_TEXTE FOURNI_
------------------------------------------------------------------------

En fait, vous devez impérativement respecter à la lettre un certain nombre de paramètres. Quels sont-ils ? Premièrement : le taux d'occupation. N'allez pas ouvrir un établissement dans un endroit où il n'y a pas de clients. Pour que ça marche, il faut en effet que les hôtels soient capables d'atteindre rapidement les 65 % à 70 % de taux de remplissage. Deuxièmement : le prix moyen. Mieux vaut savoir à quels tarifs vous pouvez vendre vos chambres, sinon... Viennent ensuite le financement et le coût de construction. Ce dernier est probablement le paramètre fondamental dans l'équation hôtelière. D'ailleurs, si vous dépassez de 20 % l'enveloppe qui vous est initialement allouée pour les travaux, vous risquez de diminuer vos résultats d'environ 60 % à 80 %.
C'est dans la maîtrise du coût de construction que nous nous sommes montrés, chez Accor, particulièrement bons. Grâce à des méthodes innovantes (travail avec des ingénieurs tel que Robert Larrivé, loi de la série avec des chambres à l'identique...) associées à une gestion rigoureuse, nous avons en effet construit nos 100 premiers hôtels sans jamais dépasser nos budgets prévisionnels. A l'époque pourtant, c'était le folklore dans la profession. A l'heure actuelle, ça l'est encore hélas dans certains cas. Il y a toujours des individus prêts à investir des sommes colossales afin d'ériger des hôtels de luxe, là où il n'y a pas de marché. Ces personnes n'ont en réalité qu'une envie : se faire plaisir. L'hôtellerie est pourtant loin de fonctionner selon ce principe.

------------------------------------------------------------------------

_DONNÉES AFFICHÉES_
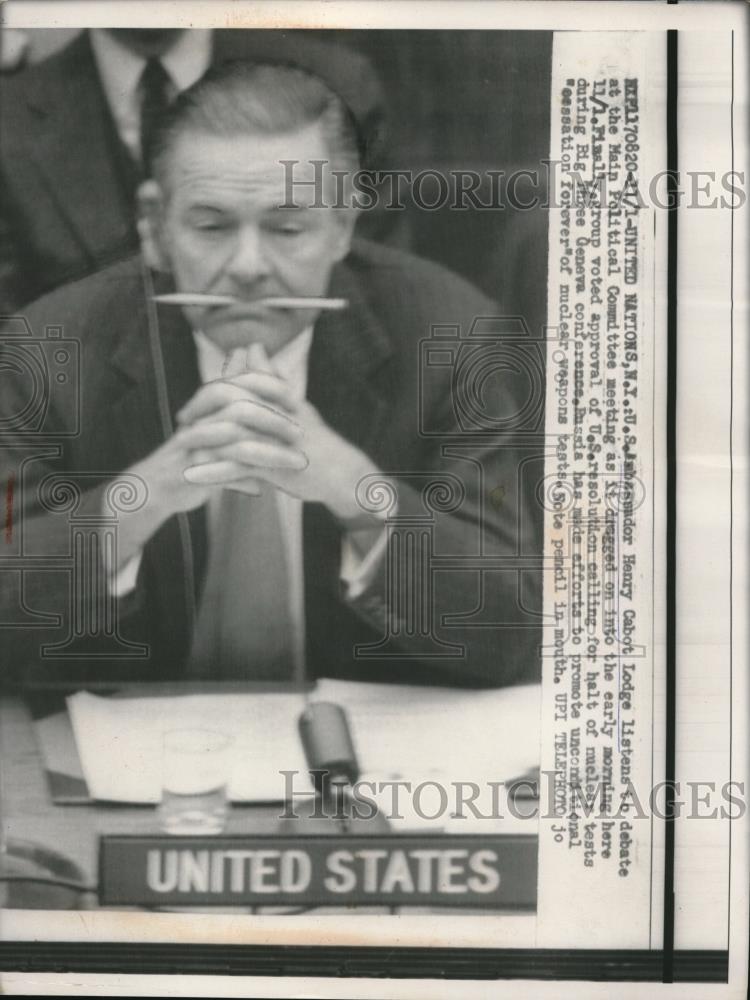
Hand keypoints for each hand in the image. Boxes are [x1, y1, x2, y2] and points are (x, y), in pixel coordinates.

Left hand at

------------------------------------------------------------------------

Réécrivez le texte de « C'est dans la » à « selon ce principe. » en substituant « montants considérables » à « sommes colossales ». Appuyez-vous uniquement sur le texte.

_RÉPONSE_
C'est dans la maîtrise du coût de construction que nous nous sommes montrés, chez Accor, particulièrement bons. Grâce à des méthodes innovantes (travail avec des ingénieurs tel que Robert Larrivé, loi de la série avec des chambres à l'identique...) associées à une gestion rigoureuse, nous avons en effet construit nos 100 premiers hôtels sans jamais dépasser nos budgets prévisionnels. A l'époque pourtant, c'était le folklore dans la profession. A l'heure actuelle, ça l'est encore hélas dans certains cas. Il y a toujours des individus prêts à investir des montants considérables afin d'ériger des hôtels de luxe, là où il n'y a pas de marché. Ces personnes n'ont en réalité qu'une envie : se faire plaisir. L'hôtellerie est pourtant loin de fonctionner selon ce principe.